Rivers
Delayed Operation Of Refineries Promoting Illegal Oil Bunkering
Okrika Boat Owners Association has blamed the proliferation of illegal oil bunkering in the area on the non-functioning of the Port Harcourt Refinery.
Vice Chairman of the Association, Mr. Samuel Epeya, who stated this in an interview with The Tide in his office in Okrika, said non-functioning of the Port Harcourt Refinery should be blamed for the proliferation of illegal oil bunkering activities in the area.
Has said, despite the negative effect of illegal oil bunkering on Okrika vegetations, thousands of households in the area would have been without energy for cooking but for illegal oil bunkering.
He said illegal oil bunkering is providing the people with cheap kerosene, adding that kerosene from illegal oil bunkering is readily available in the area.

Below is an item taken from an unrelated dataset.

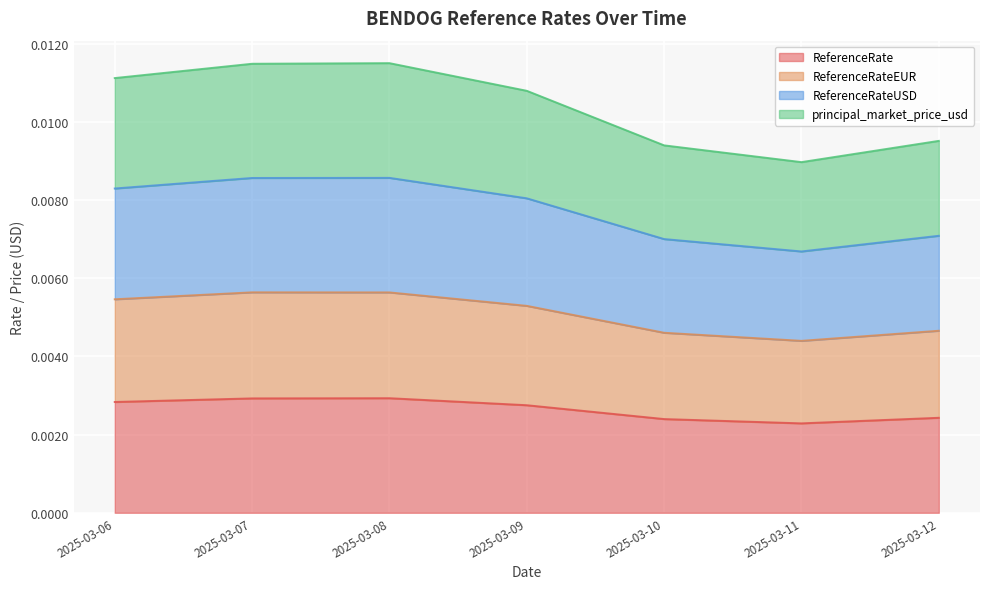

True or false: ReferenceRateEUR and ReferenceRateUSD cross at least once.

False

“The kerosene from illegal oil bunkering is handy and that is what our women are using. If not for it, it would have been difficult to get kerosene for cooking”, he said.

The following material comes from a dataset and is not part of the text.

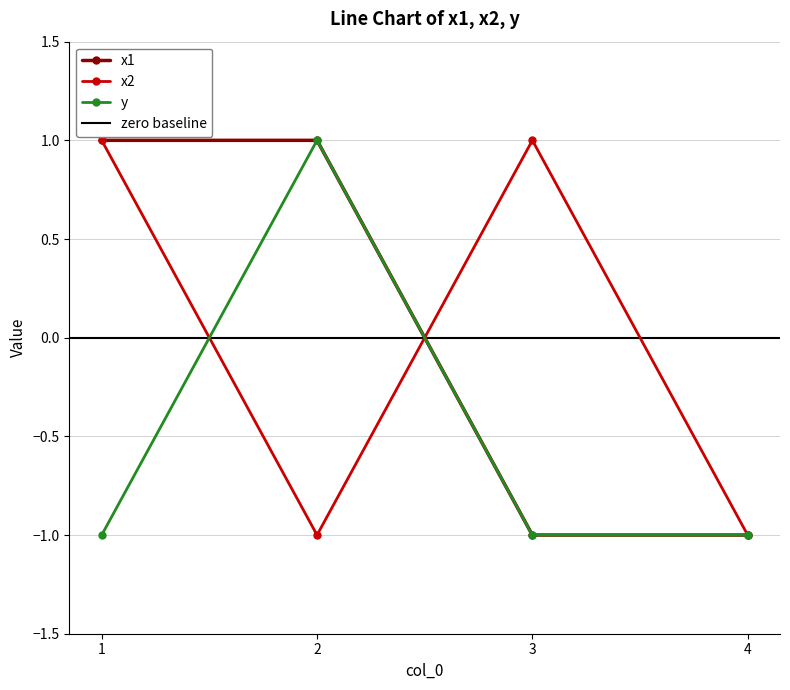

How many interior local peaks does the x2 series have?

1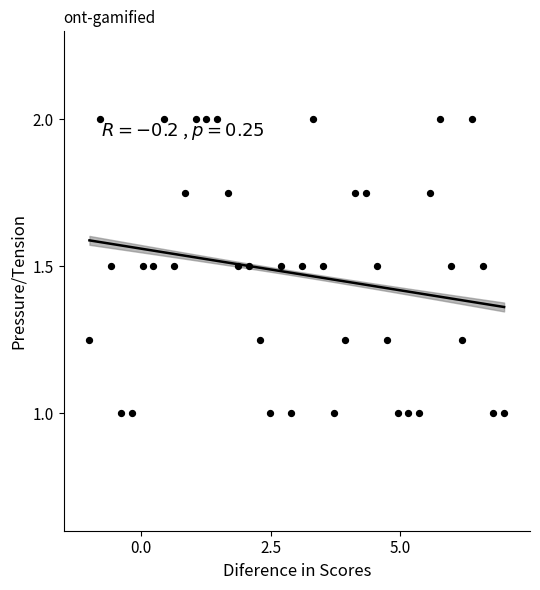

What is the range of X values (max minus min)?

8.0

Though the nefarious business is impacting negatively on mangroves and the environment in Okrika, it does not cancel the fact that it provides jobs for the teeming youths in the area and energy for demostic activities, he added.
Epeya said time has come for governments to ensure that the Port Harcourt Refinery worked, to provide not only kerosene for cooking, but also jobs for the people.
Meanwhile, Epeya has commended scavengers for helping to clear waterways in the area of plastic waste.
He said, scavengers from the Northern part of Nigeria have been scavenging for plastics along waterways in the area.
Epeya expressed regrets over the continuous dumping of plastics into the Okrika waterways, stressing that this is impeding movements of boats and canoes along waterways in the area.
According to him, “even with the continuous clearing of plastic waste by scavengers, people are still dumping waste into the Okrika waterways and this thing is coming from the Port Harcourt axis”, he said.